Last week the provincial government issued a request for proposals (RFP), inviting consultants to bid on a contract that would include developing “a route-specific ferry adjustment plan to ensure the sustainability of the ferry system.”
Public consultation on the new plan is expected to take place in November and December, as the province attempts to realize $19 million in cost savings by 2016.
Cavens said the RFP “seems to be referring to the sustainability of BC Ferries and the government,” not the communities being served by BC Ferries’ 25 routes.
“What we need is a needs assessment to see what we need in terms of service on the Sunshine Coast — in order to make the Sunshine Coast sustainable,” he said.
The RFP follows last year’s $1-million public consultation process, and Cavens noted that it was “inferred” by government officials at the packed meetings in Gibsons that low-volume sailings such as the first Sunday morning run and some night runs could be on the chopping block.
“We have to ask who’s on those sailings,” Cavens said “Are they people going to work? It’s more than just the numbers. It’s how it affects the community if those needs aren’t met.”
While the community did speak loud and clear during last year’s consultations, Cavens said that after reading the RFP he is not confident the concerns raised will be reflected in the service adjustment plan.
“As a community we have to ask, ‘What do we need?’” he said. “Maybe we need smaller boats going every hour. Is there a better model in the long term?”
Cavens said he intends to bring the issue to the table at next month’s regional transportation advisory committee meeting, “and see if there’s a desire amongst the community to put something together as a document to have the government look at as part of the consultation process.”
The timing is critical, he added.
“If we don’t have something for this round of consultation, we’re going to be locked into something for the next 10 or 20 years. If we don’t have that discussion, what’s the impact going to be?” he said.
Apart from smaller vessels, another idea that was suggested during the Gibsons meetings was augmenting the current ferry service with one small vessel for foot passengers only.

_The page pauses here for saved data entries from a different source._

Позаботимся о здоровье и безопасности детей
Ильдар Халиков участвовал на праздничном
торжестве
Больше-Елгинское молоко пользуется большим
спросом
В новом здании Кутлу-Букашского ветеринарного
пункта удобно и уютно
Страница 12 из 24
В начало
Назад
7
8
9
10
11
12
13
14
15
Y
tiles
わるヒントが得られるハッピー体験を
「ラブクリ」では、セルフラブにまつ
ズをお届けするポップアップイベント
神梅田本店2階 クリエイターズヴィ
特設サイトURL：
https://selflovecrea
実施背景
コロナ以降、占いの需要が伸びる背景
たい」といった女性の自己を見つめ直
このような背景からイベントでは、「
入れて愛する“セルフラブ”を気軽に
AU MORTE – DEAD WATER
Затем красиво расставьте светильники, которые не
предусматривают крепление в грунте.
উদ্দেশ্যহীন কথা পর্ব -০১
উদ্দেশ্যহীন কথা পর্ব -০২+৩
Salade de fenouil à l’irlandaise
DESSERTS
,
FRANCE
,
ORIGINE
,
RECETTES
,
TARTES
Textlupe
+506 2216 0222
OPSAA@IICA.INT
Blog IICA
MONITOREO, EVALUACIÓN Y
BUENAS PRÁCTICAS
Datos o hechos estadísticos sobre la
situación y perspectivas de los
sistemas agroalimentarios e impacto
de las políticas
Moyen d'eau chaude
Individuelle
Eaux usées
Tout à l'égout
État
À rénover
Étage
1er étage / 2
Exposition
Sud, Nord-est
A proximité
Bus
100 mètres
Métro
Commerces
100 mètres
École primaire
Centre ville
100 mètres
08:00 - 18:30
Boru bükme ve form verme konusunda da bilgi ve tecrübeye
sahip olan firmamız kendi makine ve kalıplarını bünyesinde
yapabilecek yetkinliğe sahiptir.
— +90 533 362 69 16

“Those are the kinds of things we need to hear from people,” Cavens said. “I think we need a fresh look at what is required. This is one opportunity.”
A submission from the community will also remind the province that BC Ferries is providing a vital service to the Coast, he said. “It sends out a message that we care about our ferry service, and as a region we want to have as much say as possible in any changes to it.”
The deadline for bids is Aug. 27, and the implementation date for service adjustments is March 2014.